Fine de Claire is not a place, unlike Santa Catarina, but rather a natural method of breeding. You can grow oysters anywhere in France, but for it to be Fine de Claire, it has to have spent at least 28 days in knee-deep rectangular salt ponds (claire).
This makes the oyster develop a superior quality shell which makes for less fleshy meat. The oysters are soft, have higher liquid content and a sweeter taste.
France is the number one country in Europe in terms of oyster production and consumption, in fact, 86 per cent of what they produce they also consume. With an estimated $847 million in annual oyster sales, there are around 3,400 French oyster growers - so you know it's the country to beat.
Because it's everywhere in France, do you expect to find it on the menu, everywhere? Of course! You can even buy fresh oysters from seafood markets, with an average price of $13 per kilogram.
The mecca of French oysters is in Cancale, northern France. You can find quality oysters anywhere in this town. But if we're talking best-served oyster meal, then there's only one place to try- Huitrerie Regis.
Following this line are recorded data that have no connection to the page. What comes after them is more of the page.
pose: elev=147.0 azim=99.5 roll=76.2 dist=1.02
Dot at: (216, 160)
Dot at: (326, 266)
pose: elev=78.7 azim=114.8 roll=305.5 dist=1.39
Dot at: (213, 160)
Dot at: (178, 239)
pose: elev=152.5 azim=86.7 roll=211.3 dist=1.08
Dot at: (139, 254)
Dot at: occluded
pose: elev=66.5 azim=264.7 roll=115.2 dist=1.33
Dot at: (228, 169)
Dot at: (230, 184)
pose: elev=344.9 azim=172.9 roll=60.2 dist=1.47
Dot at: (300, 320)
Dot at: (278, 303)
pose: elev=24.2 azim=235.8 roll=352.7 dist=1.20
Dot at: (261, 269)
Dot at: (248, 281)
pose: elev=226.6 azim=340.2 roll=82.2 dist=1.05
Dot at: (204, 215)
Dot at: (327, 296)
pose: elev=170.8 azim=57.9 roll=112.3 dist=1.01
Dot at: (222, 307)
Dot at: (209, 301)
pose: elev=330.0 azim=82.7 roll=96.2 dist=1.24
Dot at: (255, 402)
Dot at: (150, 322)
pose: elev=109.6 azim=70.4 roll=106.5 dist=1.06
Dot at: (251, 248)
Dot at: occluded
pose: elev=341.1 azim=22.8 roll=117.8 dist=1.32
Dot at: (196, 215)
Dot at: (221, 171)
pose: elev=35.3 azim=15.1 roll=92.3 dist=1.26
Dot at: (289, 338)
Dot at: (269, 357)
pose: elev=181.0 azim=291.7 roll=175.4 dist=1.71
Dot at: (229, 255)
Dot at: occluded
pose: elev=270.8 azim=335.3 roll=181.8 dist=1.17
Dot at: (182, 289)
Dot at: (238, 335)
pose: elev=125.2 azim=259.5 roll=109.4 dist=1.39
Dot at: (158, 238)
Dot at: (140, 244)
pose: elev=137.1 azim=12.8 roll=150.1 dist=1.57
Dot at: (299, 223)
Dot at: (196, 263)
This restaurant offers exceptional Marennes Oleron oyster, which includes a Fine de Claire selection, of course.
And here's the secret, it's not as expensive as you think. It's going to cost at least $50 per person. The coast of France offers fantastic oyster experiences. Virtually anywhere along the French coastline (including the Mediterranean) delicious French oysters are served, and at a fraction of the cost of those in Paris. There is no finer experience than dining on oysters overlooking the Thau lagoon as the sun goes down.